The lesson was certainly not lost on Ron Zerban, a Democrat running against Ryan in 2012, who told Talking Points Memo:

I just am overwhelmed at the results from this election [in the NY-26th]. It's a harbinger of things to come. I'm certainly going to make this a key issue in the 1st Congressional District in Wisconsin. Democrats are going to focus on how we can actually shore up, strengthen and keep Medicare solvent, and this will be a clear distinction in the 2012 cycle.

Just to beat this argument to a pulp, as noted above, the Republicans were quite successful in frightening seniors during the midterm elections that Obama's health care plan would somehow work to deny them treatment or interfere with the doctor-patient relationship. Everyone recalls the bizarre signs at protest rallies saying things like "keep your government hands off my Medicare." That may have been a silly comment, but it spoke volumes about how attached people are to Medicare and how ready they are to punish politicians they think are going to tamper with it.

Elderly voters who turned against President Obama's Democrats last year for tampering with Medicare are now threatening to punish Republicans in the 2012 election over their plans to scale back the health care program for seniors.

The shift will likely be most pronounced in important swing states with older populations such as Florida, Ohio, Pennsylvania, Iowa, New Hampshire, Wisconsin and New Mexico.

It's interesting to note that of this list of states, Florida, Ohio, Pennsylvania and Wisconsin have new Republican governors whose cost cutting measures are being greeted by plummeting polling numbers. To be sure, I suspect that Paul Ryan is not unaware of the relatively older demographic of his own state.

Yes, it's hard to beat incumbents, but there is something plaintive about the way Paul Ryan has been asking that Democrats not "use" the Medicare issue to their own political advantage. It's almost as if he knows that he may have screwed up in a big way, even to the point of putting his own congressional seat at risk.

But, to be clear, what the Democrats have been doing is simply speaking the truth about what Paul Ryan and the Republicans plan to do to Medicare. If Ryan wants to call that "demagoguing," he really needs to get himself a dictionary.
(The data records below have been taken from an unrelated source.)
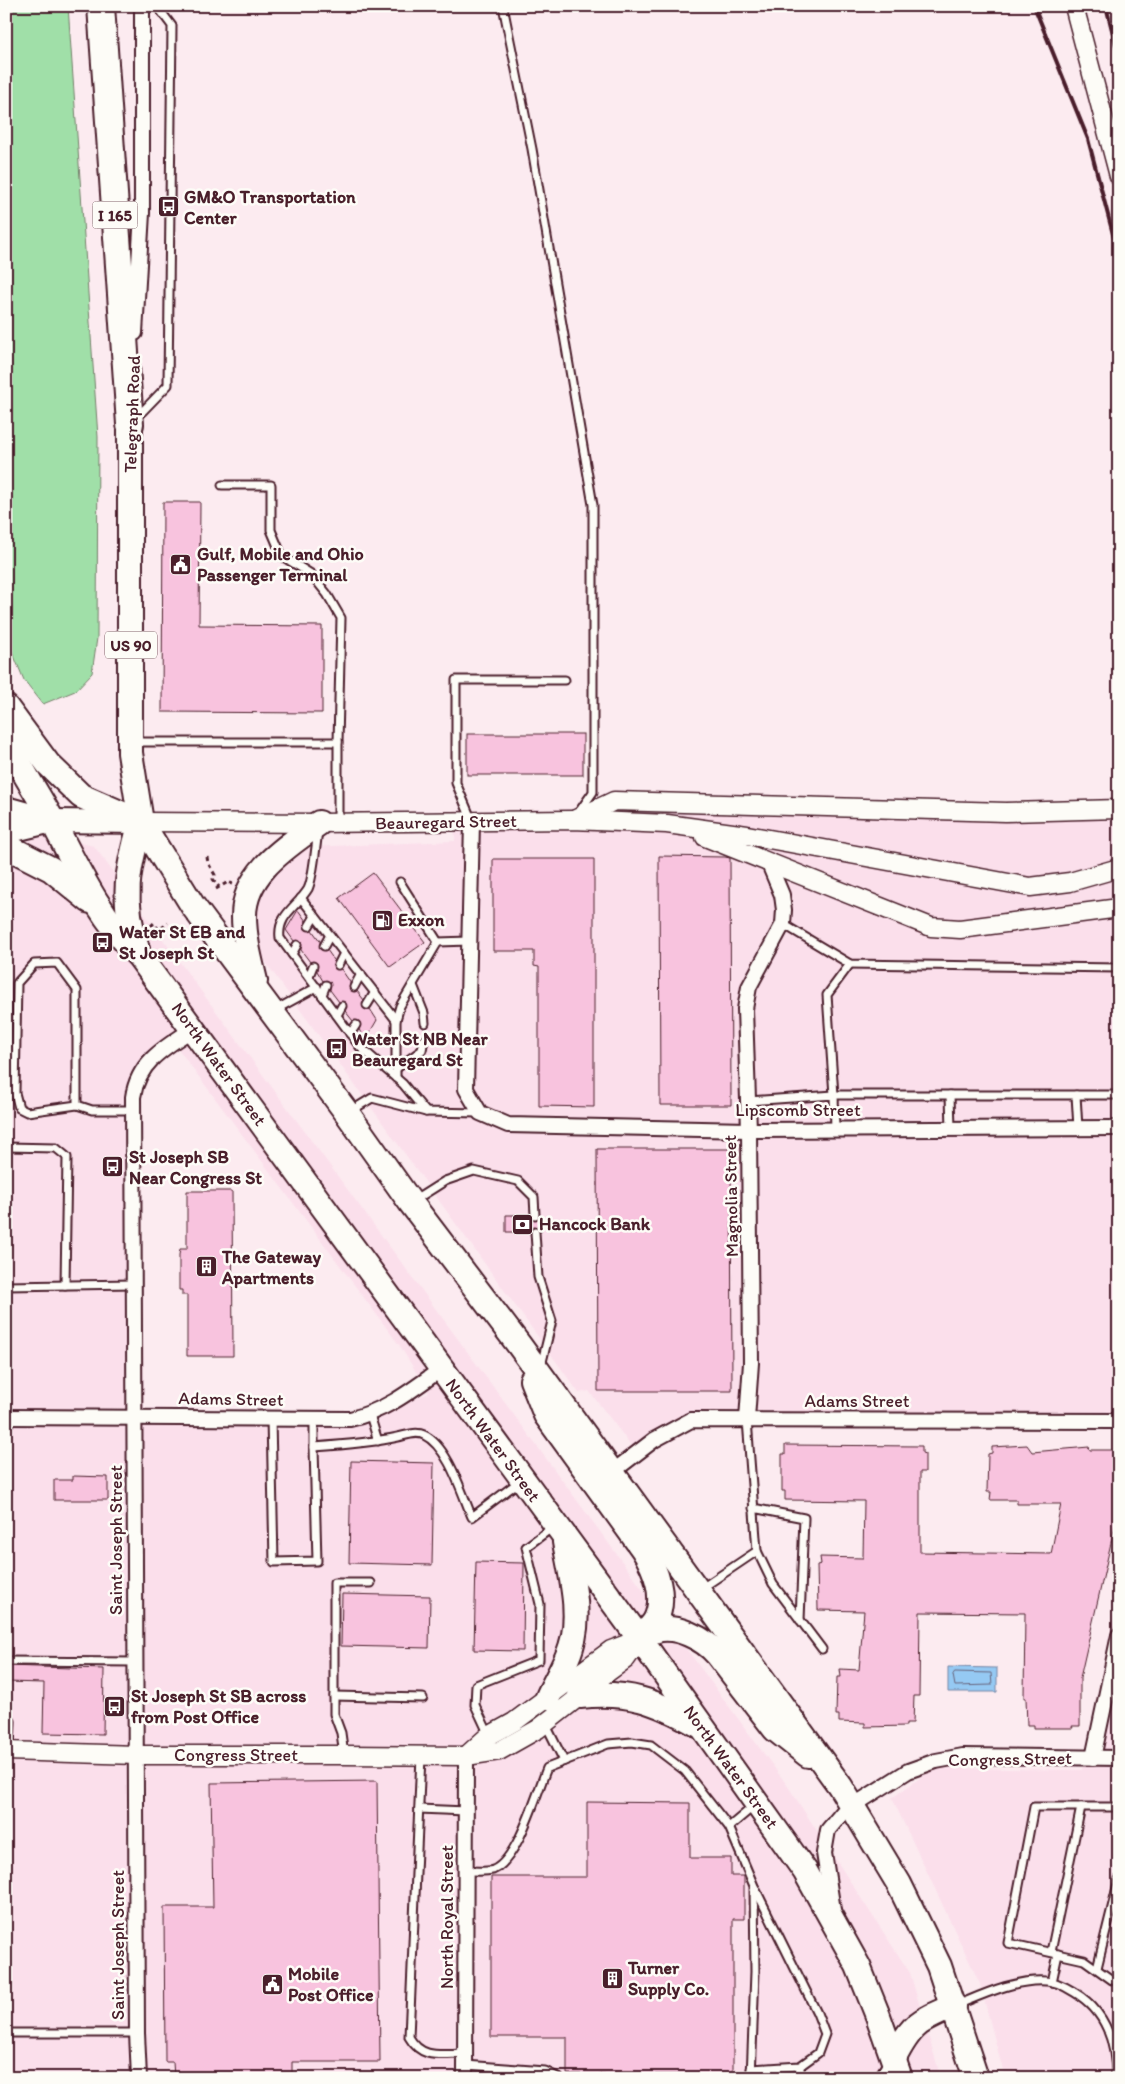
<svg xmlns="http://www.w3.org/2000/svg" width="1125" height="2084" font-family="Itim,sans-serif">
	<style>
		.built { fill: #fbdfeb }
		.green { fill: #a0dfa8; stroke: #757f6a }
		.water { fill: #95c9f3; stroke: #7785a3 }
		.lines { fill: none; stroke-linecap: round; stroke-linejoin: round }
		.shore { stroke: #68637b; stroke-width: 1 }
		.building { fill: #f8c3de; stroke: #4a1f2b }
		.service-casing { stroke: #4a1f2b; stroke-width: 11 }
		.minor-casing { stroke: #4a1f2b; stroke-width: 18 }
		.tertiary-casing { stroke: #4a1f2b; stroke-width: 21 }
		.primary-casing { stroke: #4a1f2b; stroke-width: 26 }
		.trunk-casing { stroke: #4a1f2b; stroke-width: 28 }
		.motorway-casing { stroke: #4a1f2b; stroke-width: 30 }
		.path { stroke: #4a1f2b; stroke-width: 3; stroke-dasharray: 4 4; stroke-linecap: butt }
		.service { stroke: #fdfcf7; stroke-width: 7 }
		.minor { stroke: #fdfcf7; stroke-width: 14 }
		.tertiary { stroke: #fdfcf7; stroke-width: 18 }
		.primary { stroke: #fdfcf7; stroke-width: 22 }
		.trunk { stroke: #fdfcf7; stroke-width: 24 }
		.motorway { stroke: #fdfcf7; stroke-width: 26 }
		.rail { stroke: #4a1f2b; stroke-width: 4 }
		.labels { text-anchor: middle; stroke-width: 5; stroke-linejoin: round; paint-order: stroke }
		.shield { fill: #fdfcf7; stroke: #806168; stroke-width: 1 }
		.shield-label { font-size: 16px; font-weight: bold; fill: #4a1f2b }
		.poi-label { font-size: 18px; font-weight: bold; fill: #4a1f2b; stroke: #fdfcf7; text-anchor: start }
		.street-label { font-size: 18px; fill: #4a1f2b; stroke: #fdfcf7 }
	</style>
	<rect width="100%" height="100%" fill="#fcebf0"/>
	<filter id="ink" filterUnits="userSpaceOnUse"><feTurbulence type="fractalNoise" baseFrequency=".02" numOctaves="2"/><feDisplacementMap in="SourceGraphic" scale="10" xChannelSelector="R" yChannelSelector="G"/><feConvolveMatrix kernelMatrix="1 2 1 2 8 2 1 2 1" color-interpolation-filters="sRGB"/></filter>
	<g filter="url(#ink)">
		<g class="built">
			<path d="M1119,811V1430L691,1428L653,1446L641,1458L589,1391L579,1393L261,956L253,940L258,886L291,852L309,847L455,841L454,812Z"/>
			<path d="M6,826L94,846L787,1785L910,1973L941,2078H6V1426L355,1423L429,1393L400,1346L179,1050L161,1056L147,1074L140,1107L144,1408L6,1410Z"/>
			<path d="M1119,1591V2078H1005L980,1984L892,1798L934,1768L1082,1770Z"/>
		</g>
		<path class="green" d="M6,6H68L98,437L97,638L92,673L75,691L43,704L24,680L6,637Z"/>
		<path class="water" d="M948,1667L997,1668V1692H948Z"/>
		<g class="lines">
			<path class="shore" d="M955,1672L991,1673L992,1685L955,1686L953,1675Z"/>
		</g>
		<g class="building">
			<path d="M163,502H200L199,625L322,626V713L162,712Z"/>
			<rect x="467" y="734" width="116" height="41"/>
			<path d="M659,856L725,857L730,858L731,1105H660Z"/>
			<path d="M493,859H594V1107L539,1106V967L534,966V951H493Z"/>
			<path d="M373,873L425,942L390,967L339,898Z"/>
			<path d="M298,910L306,921L305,929L312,930L320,941V949L327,950L334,960V968L341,969L350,982V990L357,991L364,1000L363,1008L370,1009L377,1020L366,1039L359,1030L360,1022L353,1021L345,1011L346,1003L339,1002L330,990V982L323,981L317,971V963L310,962L301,950V942L294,941L286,930Z"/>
			<path d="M597,1149H731L732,1391H598Z"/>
			<path d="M187,1191H232L233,1356H187V1295H182V1290H179V1255L180,1249H187Z"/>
			<path d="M506,1215H530L535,1220L540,1215L541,1232L535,1227L530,1232H506Z"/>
			<path d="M785,1445L922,1446V1453L925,1454V1472H920V1552L1051,1554L1061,1504H1017V1500H990L991,1492H987L988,1454L992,1453V1447L1027,1445L1032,1452L1089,1447L1090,1450H1119V1508L1080,1678V1726H1072L1073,1728H1034V1725H1027L1026,1698H1024L1025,1613L920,1612L919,1696H914L913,1723H906V1726L865,1727V1723L839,1722V1715H836L837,1677H841L840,1669L859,1670L864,1611L818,1610L817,1565L821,1564L820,1557L863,1558L864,1501L785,1500V1491H782V1454H785Z"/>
			<path d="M351,1461L434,1463L432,1565L349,1563Z"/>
			<path d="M73,1476L108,1477V1500H54V1480H73Z"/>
			<path d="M476,1562L524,1563L523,1651L474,1650Z"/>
			<path d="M342,1594L430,1596L429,1648L341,1646Z"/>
			<path d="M6,1666L104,1669L103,1734L43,1733L44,1683L6,1682Z"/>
			<path d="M377,1781L380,2062H292V2078H174L173,2062H165L164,1907H213L211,1783Z"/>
			<path d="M587,1802L690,1803V1858H731V1876H744V1919H733V2075L567,2074V2037H491V1877H587Z"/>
		</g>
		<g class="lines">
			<defs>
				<g id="service">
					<path d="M503,6L532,149L593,505V792L579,812"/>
					<path d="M137,417L168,385L172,26L157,6"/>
					<path d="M222,485H271V530L282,556L311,574L327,594L341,618L338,742V823"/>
					<path d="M133,742H338"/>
					<path d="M472,821L456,783V680H565"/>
					<path d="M318,831C316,844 313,880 308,889C297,907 277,915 280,938L360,1047L403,1084L426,1112"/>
					<path d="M400,882L438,942"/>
					<path d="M301,898L396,1020"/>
					<path d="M783,924L850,964L1119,968"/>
					<path d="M309,926L315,916"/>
					<path d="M324,946L330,935"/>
					<path d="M292,954L297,945"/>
					<path d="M850,964L827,995L834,1095H1119"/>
					<path d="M338,965L344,953"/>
					<path d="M309,976L313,966"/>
					<path d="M413,985L424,1013L425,1023"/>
					<path d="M354,987L361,974"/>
					<path d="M322,995L326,985"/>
					<path d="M367,1005L375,992"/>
					<path d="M275,1010L317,987"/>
					<path d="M337,1015L342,1006"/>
					<path d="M350,1034L356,1025"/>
					<path d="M397,1068L422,1050L424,1040"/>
					<path d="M396,1078V1020L400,1006L438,942L469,941"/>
					<path d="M950,1095L951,1129"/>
					<path d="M1076,1095L1078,1128"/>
					<path d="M748,1101L834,1095L835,1129"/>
					<path d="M77,1105V990L57,963L34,964L17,983L15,1093L19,1108L27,1112L77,1105L92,1110H133"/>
					<path d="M349,1112L372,1098L426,1112L480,1113"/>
					<path d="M6,1147L56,1148L67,1157L65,1285"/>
					<path d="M415,1200L445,1181L474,1171L518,1181L534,1197L535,1215"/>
					<path d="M535,1232L538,1277L552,1321L541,1366"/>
					<path d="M6,1286L134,1284"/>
					<path d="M370,1415L378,1441"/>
					<path d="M271,1418L274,1562L317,1561L314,1447"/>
					<path d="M314,1419V1447C342,1445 370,1443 398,1437C407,1435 416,1431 424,1435C448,1446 462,1494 472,1517L520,1481"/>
					<path d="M747,1420L757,1551L773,1584L822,1649"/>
					<path d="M753,1508L804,1518L800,1620"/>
					<path d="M702,1588L757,1551"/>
					<path d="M6,1661L136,1662"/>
					<path d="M334,1696L423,1698"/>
					<path d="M6,1715L11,1721L10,1751"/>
					<path d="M545,1723L564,1761"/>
					<path d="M489,1735L475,1705L476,1685L539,1660L540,1604L526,1547L553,1527"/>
					<path d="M344,1755L341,1733L334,1714V1583H371"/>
					<path d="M421,1756L409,2037C422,2060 441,2054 465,2054"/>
					<path d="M1119,1807H1034L1008,1943L1084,1960L1112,1980L1119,1982"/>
					<path d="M419,1809L466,1811"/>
					<path d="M729,1827L754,1806"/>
					<path d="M466,1871C474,1871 486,1872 493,1870C518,1860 537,1792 547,1768L608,1744L632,1742L651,1745L685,1771L729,1827L754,1886L755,1972L751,2078"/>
					<path d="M1051,1952L1081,1807"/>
					<path d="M1097,1968L1119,1879"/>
					<path d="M1052,1982L1058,1954"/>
					<path d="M957,2005C984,1994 1016,1979 1046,1981C1056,1981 1066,1987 1074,1992C1106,2011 1116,2042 1116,2078"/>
					<path d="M7,2033H137"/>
					<path d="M465,2065L545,2071L559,2078"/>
					<path d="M800,2066V2078"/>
					<path d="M751,2069L800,2066L818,2053L825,2034L817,2013L755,1888"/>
				</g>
				<g id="minor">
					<path d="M135,333L142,213V6"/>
					<path d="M472,822L466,1089L480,1113L508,1125L749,1130L1119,1128"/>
					<path d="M6,1417L350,1419C386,1411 412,1390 441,1369"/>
					<path d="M747,1419L751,1363L749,1130L745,1009L749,987L783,924L784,910L782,895L769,864"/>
					<path d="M611,1473L654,1440L691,1420L1119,1421"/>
					<path d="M1093,1758L1119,1635"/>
					<path d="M833,1910L824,1853L828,1830L843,1812L908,1771L936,1761L963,1756L1119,1758"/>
					<path d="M139,2078L137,2033L133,1097C138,1062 165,1047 193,1029"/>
					<path d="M465,2078L466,1756"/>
					<path d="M882,2078L894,2058"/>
				</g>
				<g id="tertiary">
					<path d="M1074,6L1119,176"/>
					<path d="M576,819L614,801L1006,812L1119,809"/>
					<path d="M141,822L319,823L573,820L667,824L747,835L1030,887L1070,882L1119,868"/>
					<path d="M705,837L931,927L960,929L1119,908"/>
					<path d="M6,1751L137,1755H344L466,1756L499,1751L538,1729L580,1696L589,1686L626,1659L640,1639"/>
					<path d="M466,1756L487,1737L514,1722L611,1650L640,1639"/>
				</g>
				<g id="primary">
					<path d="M6,808L49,820"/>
					<path d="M6,832L52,821L140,822"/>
				</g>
				<g id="trunk">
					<path d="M130,424V753L141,822L193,906L347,1113L411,1203L519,1345L840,1786L899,1884L939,1966L976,2078"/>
					<path d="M6,707L48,764L81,796L141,822"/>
					<path d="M6,738C19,767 38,794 53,822C77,868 101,920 139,956L640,1639L805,1871L858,1966L878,2016L900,2078"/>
					<path d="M6,846L51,869L90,901"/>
					<path d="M137,949C121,899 127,871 141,822"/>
					<path d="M255,981C250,960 244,938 244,916C244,872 288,846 319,823"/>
					<path d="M532,1380L546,1415L643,1549C656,1569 667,1598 655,1621C651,1627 645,1633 640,1639"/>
					<path d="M640,1639C644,1637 649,1633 654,1631C675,1623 705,1639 718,1655L775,1729L808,1755"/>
					<path d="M580,1696C629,1691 655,1701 697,1724"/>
					<path d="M548,1697C555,1681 566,1664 571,1647C582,1614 571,1576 565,1542"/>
					<path d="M894,2058C912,2023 919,2021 954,2006"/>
				</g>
				<path id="motorway" d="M101,6L130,424"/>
			</defs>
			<use href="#service" class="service-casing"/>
			<use href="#minor" class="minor-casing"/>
			<use href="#tertiary" class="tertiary-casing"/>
			<use href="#primary" class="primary-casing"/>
			<use href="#trunk" class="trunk-casing"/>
			<use href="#motorway" class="motorway-casing"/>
			<g class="path">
				<path d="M207,857L208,863L215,875L213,879L219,887"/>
				<path d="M216,889L228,882L233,884"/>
				<path d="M151,926L154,923L159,930L168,923"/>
			</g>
			<use href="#service" class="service"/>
			<use href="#minor" class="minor"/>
			<use href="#tertiary" class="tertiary"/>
			<use href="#primary" class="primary"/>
			<use href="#trunk" class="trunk"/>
			<use href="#motorway" class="motorway"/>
			<g class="rail">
				<path d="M1034,6L1088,139L1119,257"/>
				<path d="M1106,6L1119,58"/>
			</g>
		</g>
	</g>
	<defs>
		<symbol id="bus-square" viewBox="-11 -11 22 22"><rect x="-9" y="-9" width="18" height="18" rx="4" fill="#4a1f2b" stroke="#fdfcf7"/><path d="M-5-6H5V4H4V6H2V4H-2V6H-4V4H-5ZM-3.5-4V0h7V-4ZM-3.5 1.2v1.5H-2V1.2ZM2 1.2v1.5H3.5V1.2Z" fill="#fff"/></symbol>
		<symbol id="civic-square" viewBox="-11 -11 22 22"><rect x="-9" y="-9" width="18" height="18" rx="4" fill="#4a1f2b" stroke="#fdfcf7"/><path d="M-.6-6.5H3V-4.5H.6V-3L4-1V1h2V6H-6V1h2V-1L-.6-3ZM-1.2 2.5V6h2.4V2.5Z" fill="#fff"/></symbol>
		<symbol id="fuel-square" viewBox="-11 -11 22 22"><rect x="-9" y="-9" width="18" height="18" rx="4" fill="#4a1f2b" stroke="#fdfcf7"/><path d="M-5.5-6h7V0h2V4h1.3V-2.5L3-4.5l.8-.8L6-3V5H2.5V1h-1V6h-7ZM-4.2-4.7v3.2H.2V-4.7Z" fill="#fff"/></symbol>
		<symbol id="bank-square" viewBox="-11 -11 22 22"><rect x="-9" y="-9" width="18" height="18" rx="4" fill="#4a1f2b" stroke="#fdfcf7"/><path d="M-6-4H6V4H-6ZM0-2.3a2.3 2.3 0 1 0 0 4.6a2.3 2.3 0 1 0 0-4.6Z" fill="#fff"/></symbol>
		<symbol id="building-square" viewBox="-11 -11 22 22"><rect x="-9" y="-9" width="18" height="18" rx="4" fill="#4a1f2b" stroke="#fdfcf7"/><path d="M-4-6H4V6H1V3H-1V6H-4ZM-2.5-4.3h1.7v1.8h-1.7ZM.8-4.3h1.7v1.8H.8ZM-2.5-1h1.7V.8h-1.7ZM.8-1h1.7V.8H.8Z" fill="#fff"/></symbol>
	</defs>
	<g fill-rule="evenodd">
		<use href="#bus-square" x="156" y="194" width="25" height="25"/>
		<use href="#civic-square" x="168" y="552" width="25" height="25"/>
		<use href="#fuel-square" x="370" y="908" width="25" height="25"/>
		<use href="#bus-square" x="90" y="930" width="25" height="25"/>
		<use href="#bus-square" x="324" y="1036" width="25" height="25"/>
		<use href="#bus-square" x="100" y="1154" width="25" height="25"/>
		<use href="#bank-square" x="510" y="1212" width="25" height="25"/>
		<use href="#building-square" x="194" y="1254" width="25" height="25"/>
		<use href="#bus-square" x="102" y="1694" width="25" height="25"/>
		<use href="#building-square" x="600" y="1966" width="25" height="25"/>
		<use href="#civic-square" x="260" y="1972" width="25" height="25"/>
	</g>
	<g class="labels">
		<g class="shield">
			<rect x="92.5" y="201.5" width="45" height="27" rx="4"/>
			<rect x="105" y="631.5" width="52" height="27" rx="4"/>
		</g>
		<g class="shield-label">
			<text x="115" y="221">I 165</text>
			<text x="131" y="651">US 90</text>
		</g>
		<g class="poi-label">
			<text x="184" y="203">GM&amp;O Transportation<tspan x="184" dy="21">Center</tspan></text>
			<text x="197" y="560">Gulf, Mobile and Ohio<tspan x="197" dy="21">Passenger Terminal</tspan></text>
			<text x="398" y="926">Exxon</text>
			<text x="119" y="938">Water St EB and<tspan x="119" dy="21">St Joseph St</tspan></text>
			<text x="352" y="1045">Water St NB Near<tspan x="352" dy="21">Beauregard St</tspan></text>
			<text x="129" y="1163">St Joseph SB<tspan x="129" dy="21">Near Congress St</tspan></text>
			<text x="539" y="1230">Hancock Bank</text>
			<text x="222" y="1263">The Gateway<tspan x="222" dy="21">Apartments</tspan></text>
			<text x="131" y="1702">St Joseph St SB across<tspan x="131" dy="21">from Post Office</tspan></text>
			<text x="628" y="1974">Turner<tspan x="628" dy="21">Supply Co.</tspan></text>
			<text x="288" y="1980">Mobile<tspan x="288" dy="21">Post Office</tspan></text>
		</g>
		<g class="street-label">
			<text transform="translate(132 414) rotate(-88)" y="6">Telegraph Road</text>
			<text transform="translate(446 822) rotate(-1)" y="6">Beauregard Street</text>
			<text transform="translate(219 1064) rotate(54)" y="6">North Water Street</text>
			<text x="798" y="1116">Lipscomb Street</text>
			<text transform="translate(731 1196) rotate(-91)" y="6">Magnolia Street</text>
			<text transform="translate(231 1399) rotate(1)" y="6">Adams Street</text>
			<text x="857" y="1407">Adams Street</text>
			<text transform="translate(493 1440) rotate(54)" y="6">North Water Street</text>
			<text transform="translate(116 1540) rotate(-90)" y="6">Saint Joseph Street</text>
			<text x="236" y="1761">Congress Street</text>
			<text transform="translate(1010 1759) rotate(-1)" y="6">Congress Street</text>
			<text transform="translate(731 1767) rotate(54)" y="6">North Water Street</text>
			<text transform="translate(447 1917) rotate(-90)" y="6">North Royal Street</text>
			<text transform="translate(118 1945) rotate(-90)" y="6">Saint Joseph Street</text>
		</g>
	</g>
	<rect width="1125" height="2084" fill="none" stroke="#fdfcf7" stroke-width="25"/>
	<rect x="12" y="12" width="1100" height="2059" fill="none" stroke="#4a1f2b" stroke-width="2" filter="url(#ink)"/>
</svg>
It is hard to know what issues will be top of mind on election day 2012, especially if the economic recovery continues to be weak. Right now, though, a plan to take something so important away from so many people seems like a safe bet to do electoral damage to those most responsible.

In an otherwise nonsensical piece in the Washington Post by Jennifer Rubin, she offered her opinion that Paul Ryan, by virtue of his budget plan and his attempt to sell it, has become the de facto leader of the Republican Party. She thinks that's a good thing. I wouldn't be so sure.

No, no one's going to take Ryan down by running a local campaign. The only way he loses this one is if he beats himself. Lucky for Democrats he's giving it his best shot.